## Work instructions
1: Reproduce the Dremio S3 thread starting with "So you need" and going on through "queried from Dremio.", substituting "metadata refresh interval" for "Metadata refresh time".
2: According to the Dremio S3 thread, what is the default metadata refresh policy for a source?

## Source document
- - - - -

S3 : streaming JSON files in a bucket as new documents / records


I created a datasource out of a S3 bucket, which contains JSON files (records or documents).
New JSON files are continuously incoming into the bucket -
However, when querying the datasource with Dremio, new records are not appearing.
Is this pattern applicable with Dremio + S3 ?
Or should the datasource be MongoDB or something else ?

Hi @mlb

How frequent the new files are coming into the bucket?. What is the Metadata refresh policy for the source you have?. Default is 1 hr, meaning metadata for the source will get update every hour, within that hour if there is a new file creates in the source it will not be visible in Dremio.

So you need to set the Metadata refresh time according to your work load,i.e how frequently new files writing and how frequently newly created files queried from Dremio.


Thanks @Venugopal_Menda -
I figured this out and reduced it to 1mn. I am considering MongoDB for a realtime alternative datasource.

Is heavy if the metadata is refreshed thousands times per second?


What is the reason behind refreshing metadata 1000 times per second, if the entire source need not be refreshed, then you can only refresh the datasets you need by using the below command



Because records of PDS is from the streaming of kafka, and we want to query it by real time.


We would be coming up with features that do not require so much metadata requests. Will come as a feature in near time future releases


Thanks for your reply.
Is there a timeline about it?

Dremio is a greate product with best performance.
It is unfortunately that dremio can not support streaming like Delta lake and Hudi.
And the streaming is more and more important.


Expect V1 by EOY 2020

- - - - -

## Provided records
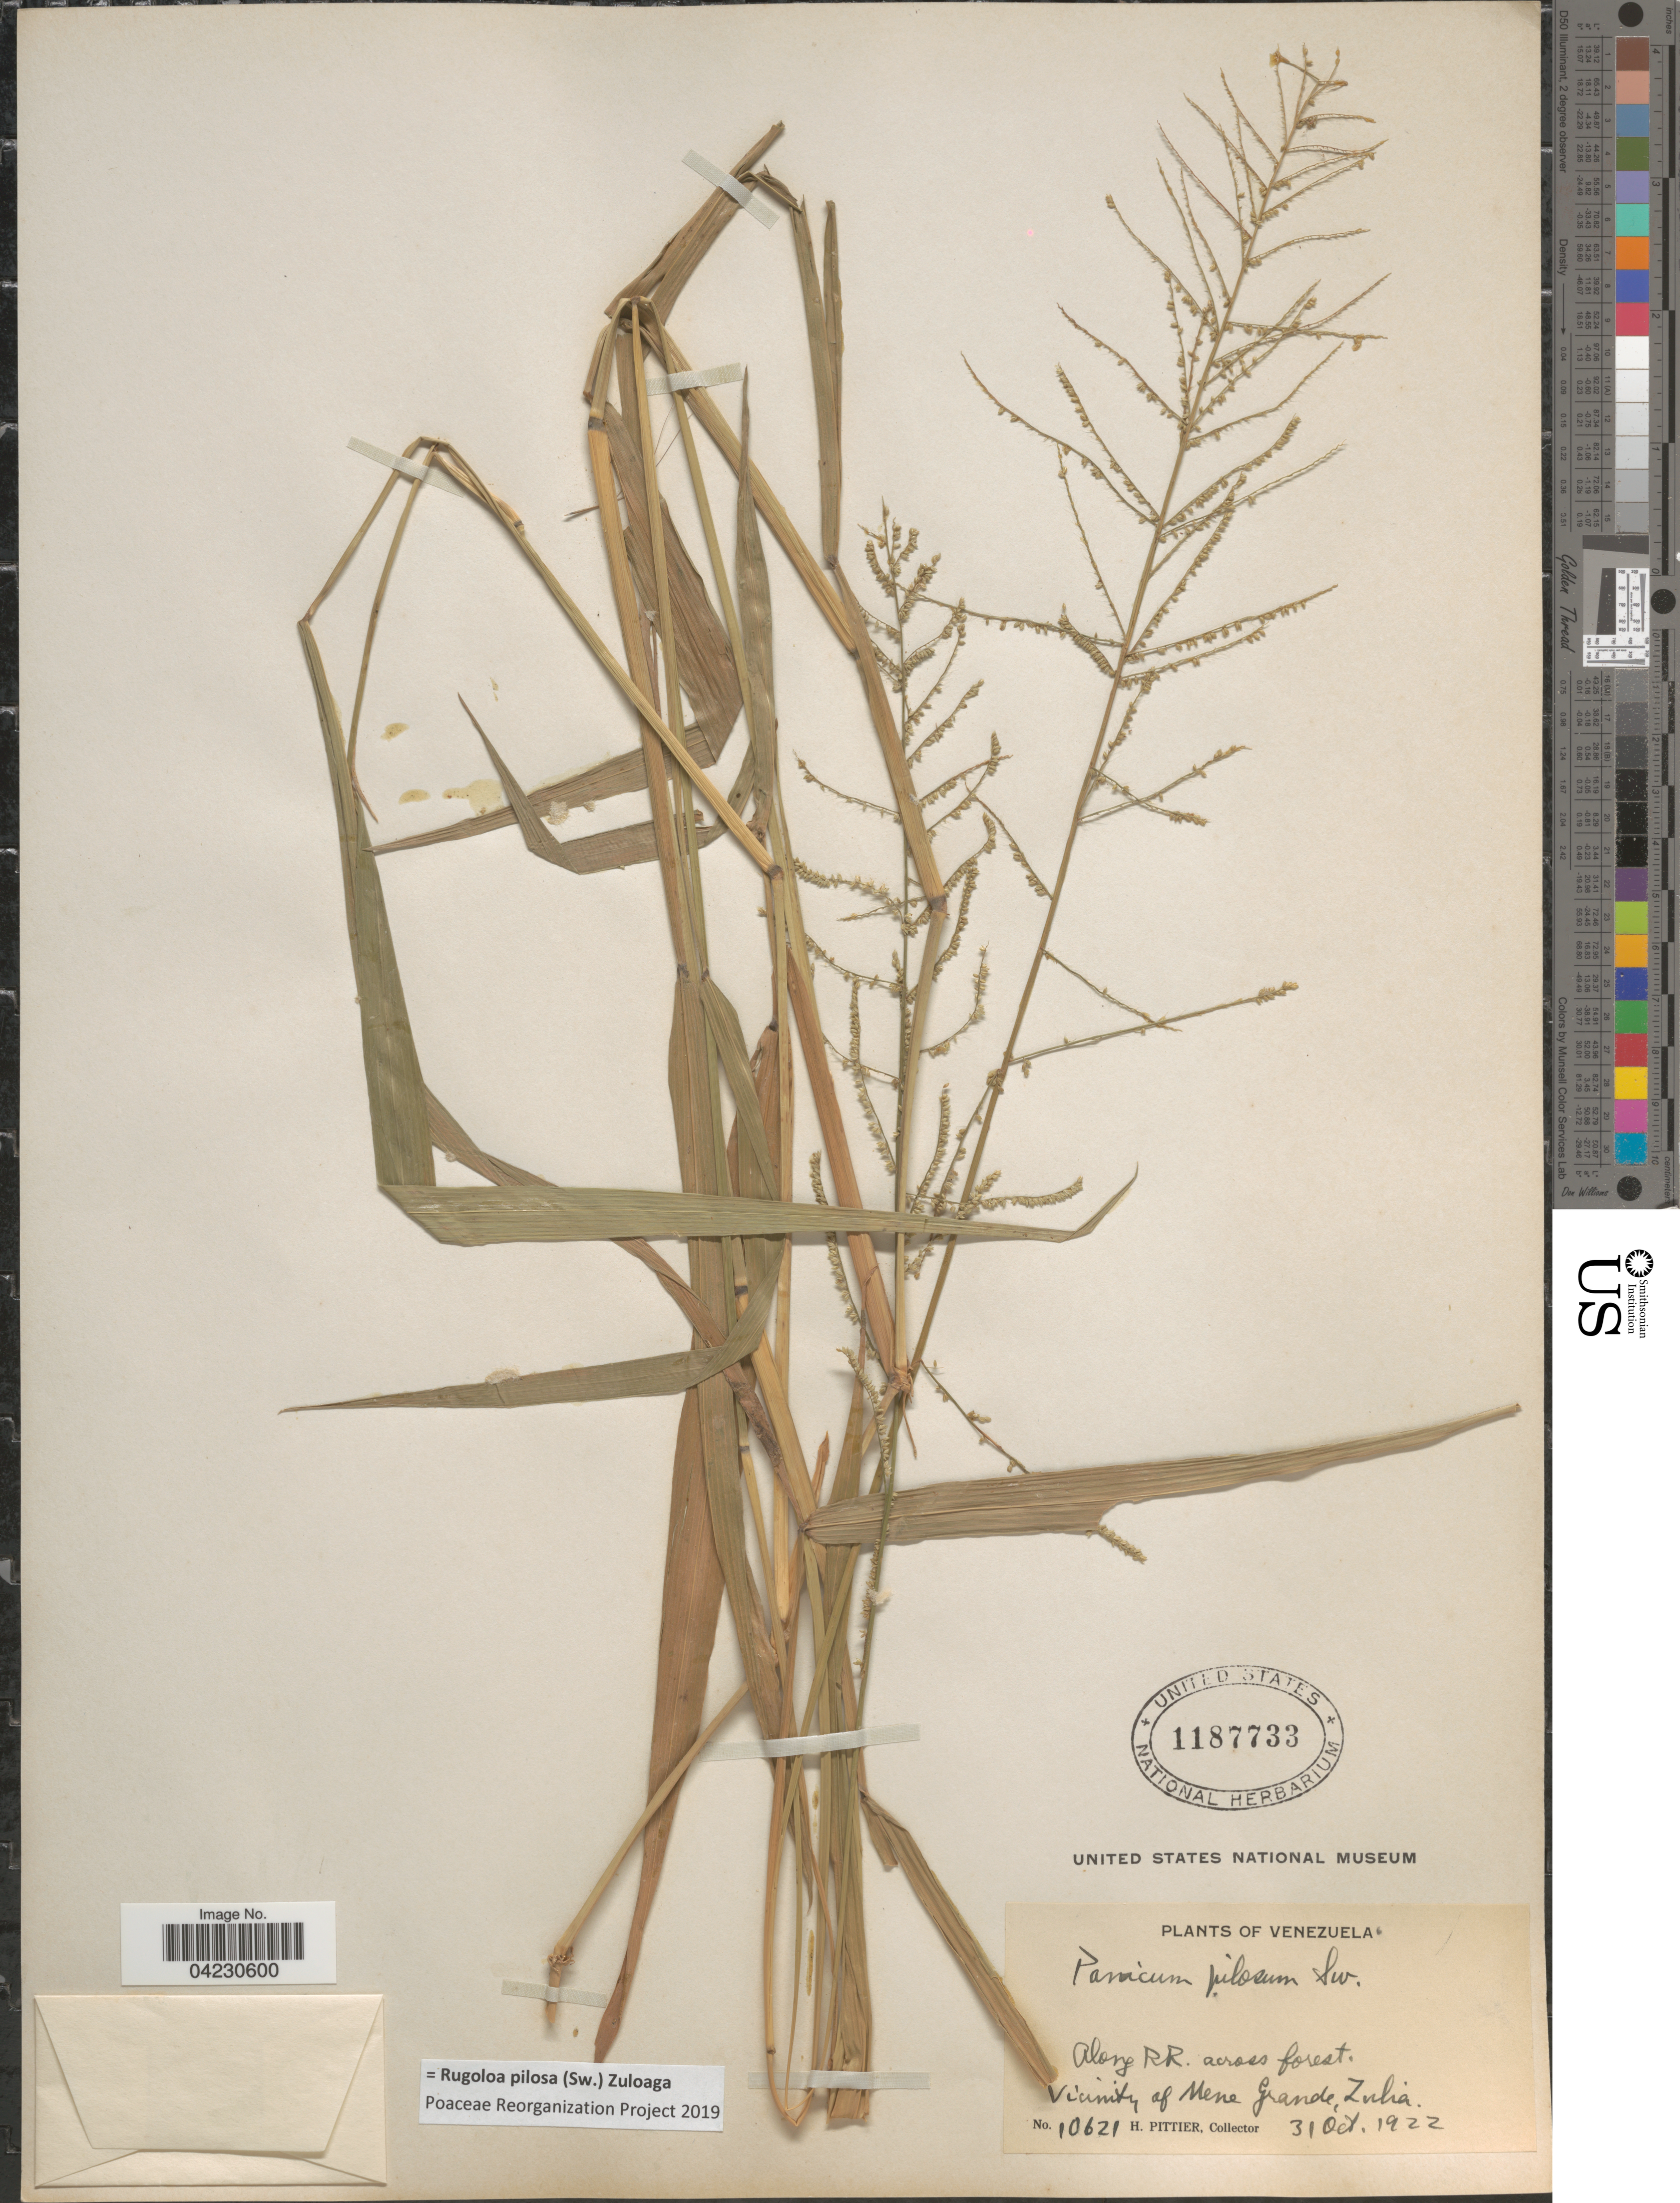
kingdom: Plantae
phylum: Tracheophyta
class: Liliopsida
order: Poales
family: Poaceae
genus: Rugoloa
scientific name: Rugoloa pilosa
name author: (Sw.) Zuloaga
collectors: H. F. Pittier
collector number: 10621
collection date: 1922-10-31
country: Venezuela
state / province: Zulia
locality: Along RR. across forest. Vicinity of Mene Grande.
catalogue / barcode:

- - - - -

## Answers by task
1:
So you need to set the metadata refresh interval according to your work load,i.e how frequently new files writing and how frequently newly created files queried from Dremio.

2: One hour.